─── Data supplied ───
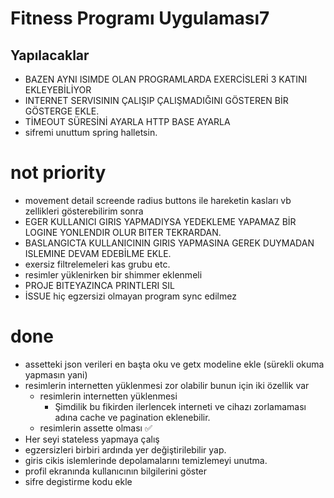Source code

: # Fitness Programı Uygulaması7

## Yapılacaklar
- BAZEN AYNI ISIMDE OLAN PROGRAMLARDA EXERCİSLERİ 3 KATINI EKLEYEBİLİYOR
- INTERNET SERVISININ ÇALIŞIP ÇALIŞMADIĞINI GÖSTEREN BİR GÖSTERGE EKLE.
- TİMEOUT SÜRESİNİ AYARLA HTTP BASE AYARLA
- sifremi unuttum spring halletsin.
# not priority
- movement detail screende radius buttons ile hareketin kasları vb zellikleri gösterebilirim sonra
- EGER KULLANICI GIRIS YAPMADIYSA YEDEKLEME YAPAMAZ BİR LOGINE YONLENDIR OLUR BITER TEKRARDAN.
- BASLANGICTA KULLANICININ GIRIS YAPMASINA GEREK DUYMADAN ISLEMINE DEVAM EDEBİLME EKLE.
- exersiz filtrelemeleri kas grubu etc.
- resimler yüklenirken bir shimmer eklenmeli
- PROJE BITEYAZINCA PRINTLERI SIL
- İSSUE hiç egzersizi olmayan program sync edilmez
# done
- assetteki json verileri en başta oku ve getx modeline ekle (sürekli okuma yapmasın yani)
- resimlerin internetten yüklenmesi zor olabilir bunun için iki özellik var
  - resimlerin internetten yüklenmesi
    - Şimdilik bu fikirden ilerlencek interneti ve cihazı zorlamaması adına cache ve pagination eklenebilir. 
  - resimlerin assette olması ✅
- Her seyi stateless yapmaya çalış
- egzersizleri birbiri ardında yer değiştirilebilir yap.
- giris cikis islemlerinde depolamalarını temizlemeyi unutma.
- profil ekranında kullanıcının bilgilerini göster
- sifre degistirme kodu ekle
───
To-do item -
The response should be an exact copy of the lines from the one with "- egzersizleri birbiri" through the end of the data, with no other text.

Exercise answer -
- egzersizleri birbiri ardında yer değiştirilebilir yap.
- giris cikis islemlerinde depolamalarını temizlemeyi unutma.
- profil ekranında kullanıcının bilgilerini göster
- sifre degistirme kodu ekle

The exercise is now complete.